Among other comments, the note reminded readers that, 71 years ago, “on August 6, 1945, the bomb killed some 140,000 people in Hiroshima, and, on August 9, another bomb killed an additional 80,000,” adding that, even though “the great majority of casualties were civilian, the world has yet to hear a formal apology from the White House.”
The ability of Cuba’s official press to vividly recall certain incidents and conceal others is remarkable. We needn’t look too far: This past November 19th marked the 50th anniversary of the establishment of Cuba’s Military Production Aid Units (UMAP), an appendage of the country’s obligatory military service which resulted in the creation of forced labor and concentration camps.
Neither Juventud Rebelde, nor Granma nor Trabajadores, to mention only the major newspapers, made mention of this horrible experiment or cared to recall that more than 25,000 thousand young people and others who were not so young, suffered captivity, besieged by guard dogs, armed guards and barbed-wire fences that were electrified at night.
As though suffering from collective amnesia, the journalists, editors and editors in chief of those official newspapers do not appear to recall the 14 to 16-hour work days and the people who made up the population of those camps in Cuba’s province of Camaguey: homosexuals, practitioners of different religions and anyone considered a dissident, people who did not fit the mold of the “new man” established by the government in its attempts to impel the revolutionary process. There they would be reeducated and turned into real men.
The passionate need to forget – or, better said, deny – the past has led to attempts to conceal the horrible toll of the UMAP: 72 deaths from torture and executions, 180 suicides and more than 500 people who ended up in psychiatric hospitals.
The Cuban government and, needless to say, the official media, have buried these figures and sought to cover the suffering and pain with a cloak of silence. To date, they have yet to corroborate or deny the statistics, nor have they called upon any of the survivors to offer proof of having lived through these ordeals. As they say, “silence is consent.”
The handful of reports published by Granma, El Mundo and Verde Olivo in 1966 were commendable pieces of misinformation, destined to distort the reality of a senseless, speculative experimental work devoid of any scientific basis, such as the use of electroshock therapy and insulin shocks to try and change the sexual preferences of homosexuals.
Of course, the Cuban government is in its right to chalk up these figures and the alleged confessions to hearsay, people’s morbid imagination and the decontextualized analysis of incidents that took place between November 19, 1965 and June 30, 1968.
The government has the right to say Cuba was isolated, that it needed to beef up its workforce to breathe fresh air into a dying economy.
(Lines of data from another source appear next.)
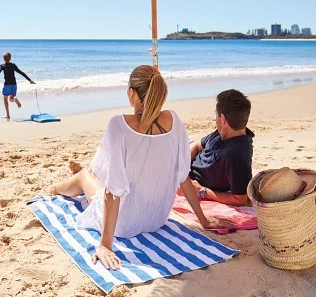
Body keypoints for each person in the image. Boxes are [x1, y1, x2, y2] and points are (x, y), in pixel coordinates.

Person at [48, 65, 226, 270]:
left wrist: (105, 245)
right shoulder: (174, 121)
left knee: (85, 174)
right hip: (157, 218)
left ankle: (54, 190)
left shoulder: (119, 126)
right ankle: (62, 185)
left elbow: (111, 193)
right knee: (97, 174)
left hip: (124, 224)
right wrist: (202, 220)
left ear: (131, 93)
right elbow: (183, 177)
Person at [185, 89, 254, 206]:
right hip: (186, 166)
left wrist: (201, 191)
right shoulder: (222, 133)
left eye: (216, 115)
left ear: (223, 119)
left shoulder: (236, 156)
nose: (215, 119)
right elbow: (197, 145)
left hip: (192, 183)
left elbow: (241, 199)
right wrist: (182, 166)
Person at [0, 51, 35, 120]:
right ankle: (14, 99)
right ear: (10, 58)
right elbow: (21, 73)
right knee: (11, 99)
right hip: (14, 84)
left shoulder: (2, 66)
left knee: (5, 99)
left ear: (3, 59)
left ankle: (8, 115)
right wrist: (29, 80)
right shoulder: (13, 65)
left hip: (7, 85)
But it must also explain what its selection criterion was, because if the revolution was for everyone, why were homosexuals, the religious and a broad spectrum of “disaffected” souls – potential deserters, vagabonds, pimps and others – considered “scum.”
It also has the right – or, better said, the moral duty – to publish the details of how those concentration camps were filled: by summoning people whose names were collected in the big crackdowns carried out in popular places, from reports issued by the Committees for the Defense of the Revolution (CDR) and worker unions, as well as from files classified by the Depuration Operations carried out at universities and other educational facilities, “clean up” operations that, in addition to being the forerunners to the UMAP, spread terror and undermined confidence in the emancipatory project.
We have looked abroad again, as we have done so many times, and have expressed indignation at the fact Obama will not offer apologies for the bombs dropped on Hiroshima and Nagasaki during his visit to Japan at the close of May, to attend the G-7 summit.
When will the official press express anger for the silence that has surrounded the events in the UMAP for more than half a century? When will they ask forgiveness of the victims for having put them in that hell, and admit, while they’re at it, that they’ve left scars that endure to this day? Will we have to wait 71 years before Juventud Rebelde owns up to the truth?
This part of our history –the UMAP camps- should hurt us all, and if we are going to be looking for the straw in another’s eye we should have the courage to remember and demand formal apologies here at home.